#### Metin Bölümü ####

Mektepli Olmanın Avantajı Paha Biçilemez

Mektepli Olmanın Avantajı Paha Biçilemez
Beden Eğitimi ve Spor Yüksekokulu’nda (BESYO) veya Spor Bilimleri Fakültesi’nde antrenörlük bölümünde okuyan milli takım antrenörleri, “mektepli” olarak elde ettikleri tecrübeleri değerlendirdi.

- Beden Eğitimi ve Spor Yüksekokulu’nda (BESYO) veya Spor Bilimleri Fakültesi’nde antrenörlük bölümünde okuyan milli takım antrenörleri, “mektepli” olarak elde ettikleri tecrübeleri değerlendirdi.

Antrenörlük bölümünde okumanın kariyerlerine kattığı artı değerleri, farklı bakış açıları ve konu başlıklarında değerlendiren milli takım antrenörleri, üniversitelerde aldıkları eğitimin uygulama konusunda ne kadar faydalı olduğunu Gençlik Spor Dergisi'ne anlattılar.

#### Verilen Öğeler ####

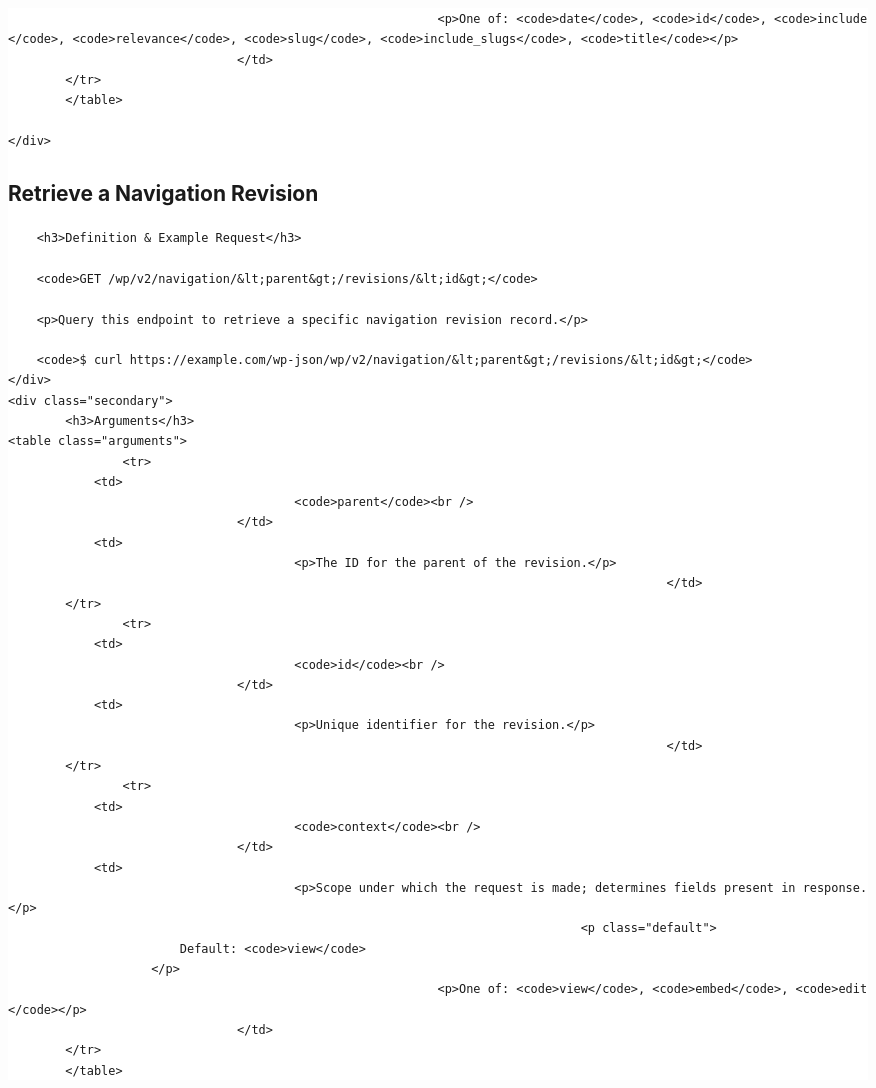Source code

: 																<p>One of: <code>date</code>, <code>id</code>, <code>include</code>, <code>relevance</code>, <code>slug</code>, <code>include_slugs</code>, <code>title</code></p>
									</td>
			</tr>
			</table>

	</div>
</section>
<section class="route">
	<div class="primary">
		<h2>Retrieve a Navigation Revision</h2>

		<h3>Definition & Example Request</h3>

		<code>GET /wp/v2/navigation/&lt;parent&gt;/revisions/&lt;id&gt;</code>

		<p>Query this endpoint to retrieve a specific navigation revision record.</p>

		<code>$ curl https://example.com/wp-json/wp/v2/navigation/&lt;parent&gt;/revisions/&lt;id&gt;</code>
	</div>
	<div class="secondary">
			<h3>Arguments</h3>
	<table class="arguments">
					<tr>
				<td>
											<code>parent</code><br />
									</td>
				<td>
											<p>The ID for the parent of the revision.</p>
																								</td>
			</tr>
					<tr>
				<td>
											<code>id</code><br />
									</td>
				<td>
											<p>Unique identifier for the revision.</p>
																								</td>
			</tr>
					<tr>
				<td>
											<code>context</code><br />
									</td>
				<td>
											<p>Scope under which the request is made; determines fields present in response.</p>
																					<p class="default">
							Default: <code>view</code>
						</p>
																<p>One of: <code>view</code>, <code>embed</code>, <code>edit</code></p>
									</td>
			</tr>
			</table>
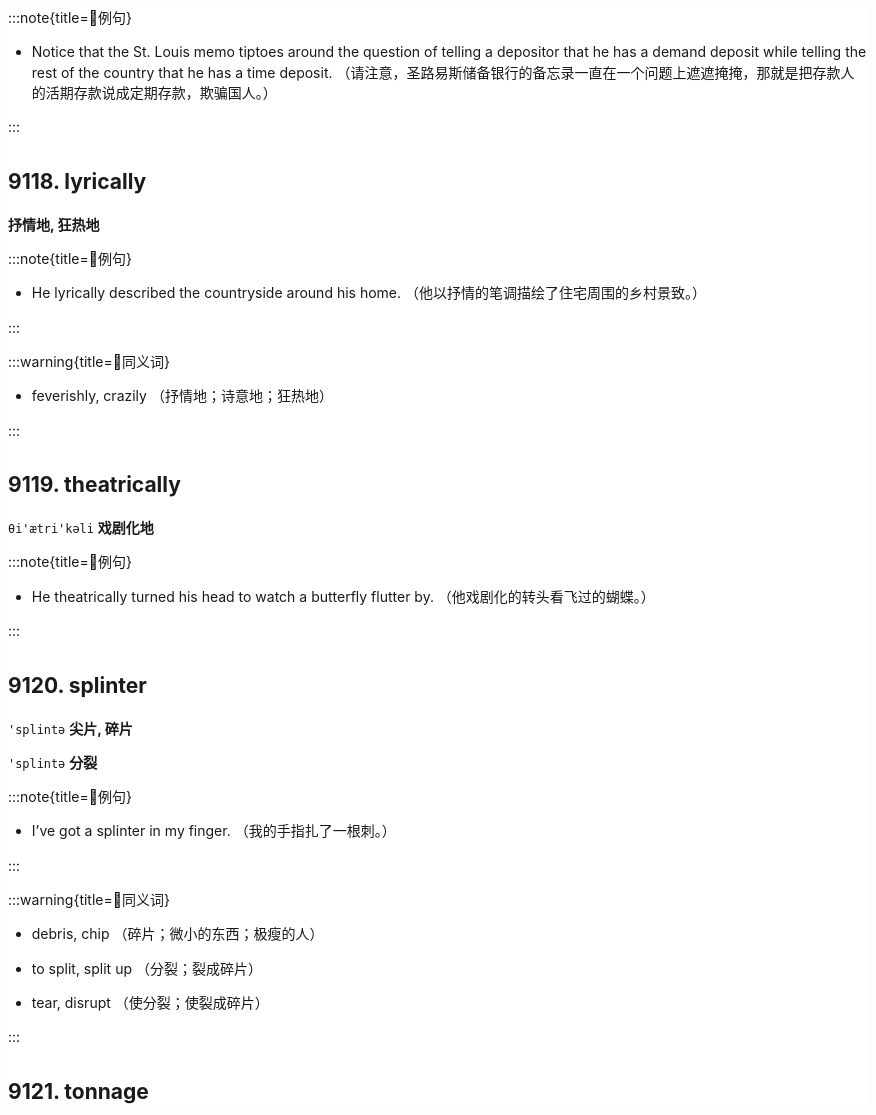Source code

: :::note{title=🎤例句}

- Notice that the St. Louis memo tiptoes around the question of telling a depositor that he has a demand deposit while telling the rest of the country that he has a time deposit. （请注意，圣路易斯储备银行的备忘录一直在一个问题上遮遮掩掩，那就是把存款人的活期存款说成定期存款，欺骗国人。）

:::

## 9118. lyrically

**抒情地,  狂热地**

:::note{title=🎤例句}

- He lyrically described the countryside around his home. （他以抒情的笔调描绘了住宅周围的乡村景致。）

:::

:::warning{title=🤔同义词}

- feverishly, crazily （抒情地；诗意地；狂热地）

:::


## 9119. theatrically

`θi'ætri'kəli`  **戏剧化地**

:::note{title=🎤例句}

- He theatrically turned his head to watch a butterfly flutter by. （他戏剧化的转头看飞过的蝴蝶。）

:::

## 9120. splinter

`'splintə`  **尖片, 碎片**

`'splintə`  **分裂**

:::note{title=🎤例句}

- I’ve got a splinter in my finger. （我的手指扎了一根刺。）

:::

:::warning{title=🤔同义词}

- debris, chip （碎片；微小的东西；极瘦的人）

- to split, split up （分裂；裂成碎片）

- tear, disrupt （使分裂；使裂成碎片）

:::


## 9121. tonnage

####

Alıştırma Görevleri -
A. Mektepli antrenörlerle ilgili metne göre milli takım antrenörleri, aldıkları eğitimin faydasını hangi dergiye anlattılar?
B. Mektepli milli takım antrenörleriyle ilgili metni kaldığı yerden sürdürün.
Öğeler başka bir kaynaktan alınmıştır.

Görev Cevapları -
A. Gençlik Spor Dergisi'ne.

B.
Sporcu psikolojisinden fizyolojiye kadar farklı alanlarda gördükleri eğitimin ne kadar önemli olduğunu, kariyerlerinin her döneminde gördüklerini belirten antrenörler, genç meslektaşlarına, işin okul boyutunu asla ihmal etmemeleri gerektiğini söyledi. Çeşitli branşlarda görev alan milli takım antrenörleri ve Spor Bilimleri Fakültesi dekanlarının antrenörlük bölümlerinin mesleki yaşama katkılarına dair görüşleri şöyle:

TAVACI: “MESLEĞİMİN EĞİTİMLE BİRLİKTE NE KADAR GELİŞEBİLECEĞİNİ GÖRDÜM”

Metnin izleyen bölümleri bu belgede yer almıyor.